[Work order]: The line with "right front paw: (607, 708)", the line with "right back paw: (1065, 702)", and all lines between them in the material below: return these exactly, and no others.

[Given records]:
★ ★ ★ ★
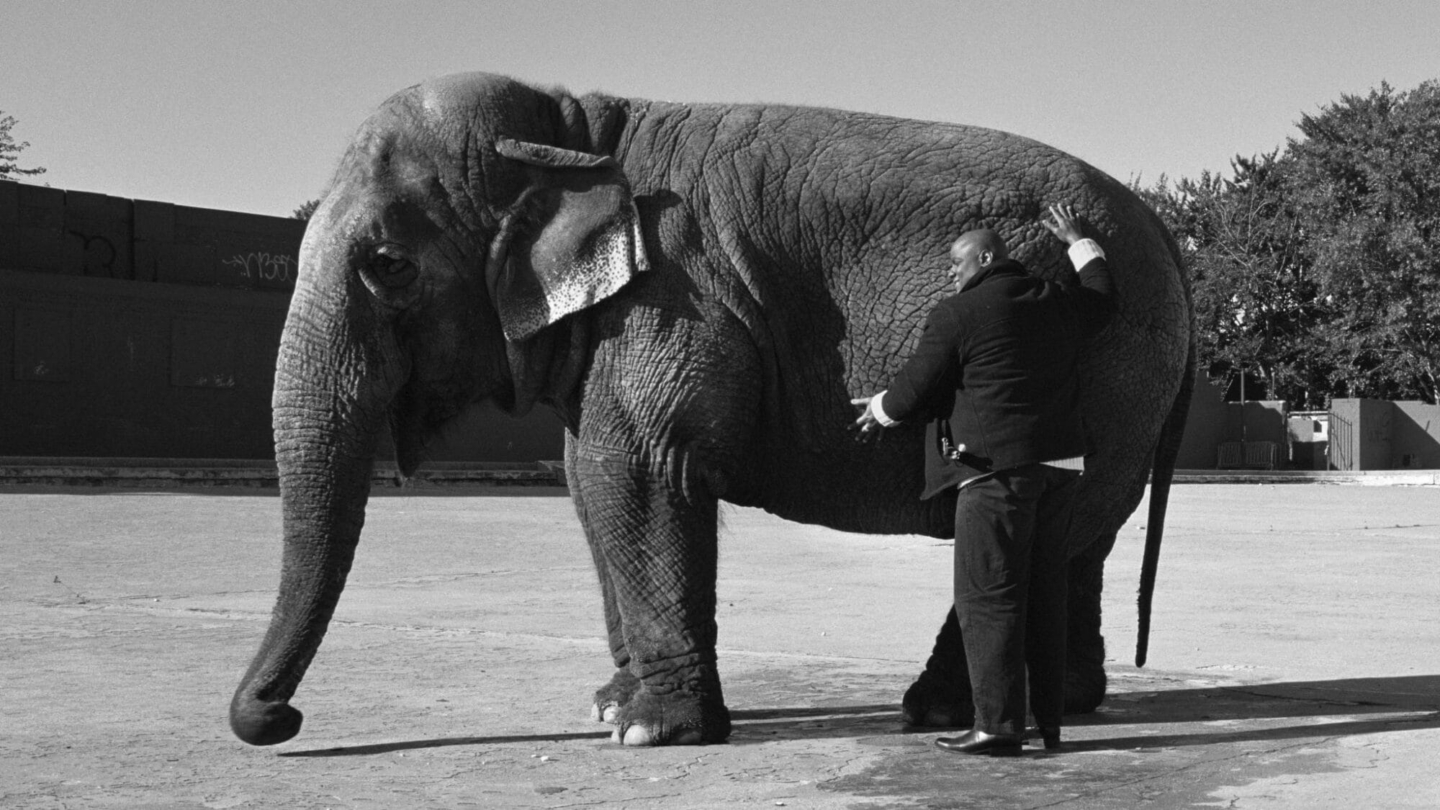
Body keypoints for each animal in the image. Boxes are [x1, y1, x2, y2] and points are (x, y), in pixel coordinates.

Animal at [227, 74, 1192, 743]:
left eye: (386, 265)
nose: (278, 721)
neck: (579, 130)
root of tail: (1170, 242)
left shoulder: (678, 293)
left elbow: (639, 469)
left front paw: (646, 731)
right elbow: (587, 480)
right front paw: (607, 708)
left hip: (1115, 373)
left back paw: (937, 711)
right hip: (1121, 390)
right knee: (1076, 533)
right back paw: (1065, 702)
★ ★ ★ ★
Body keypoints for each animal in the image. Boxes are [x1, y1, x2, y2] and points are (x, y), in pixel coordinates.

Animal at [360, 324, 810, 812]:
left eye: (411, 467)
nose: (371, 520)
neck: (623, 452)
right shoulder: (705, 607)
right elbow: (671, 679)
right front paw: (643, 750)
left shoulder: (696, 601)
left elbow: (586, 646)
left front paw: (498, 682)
★ ★ ★ ★
[Your response]:
right front paw: (607, 708)
left hip: (1115, 373)
left back paw: (937, 711)
right hip: (1121, 390)
right knee: (1076, 533)
right back paw: (1065, 702)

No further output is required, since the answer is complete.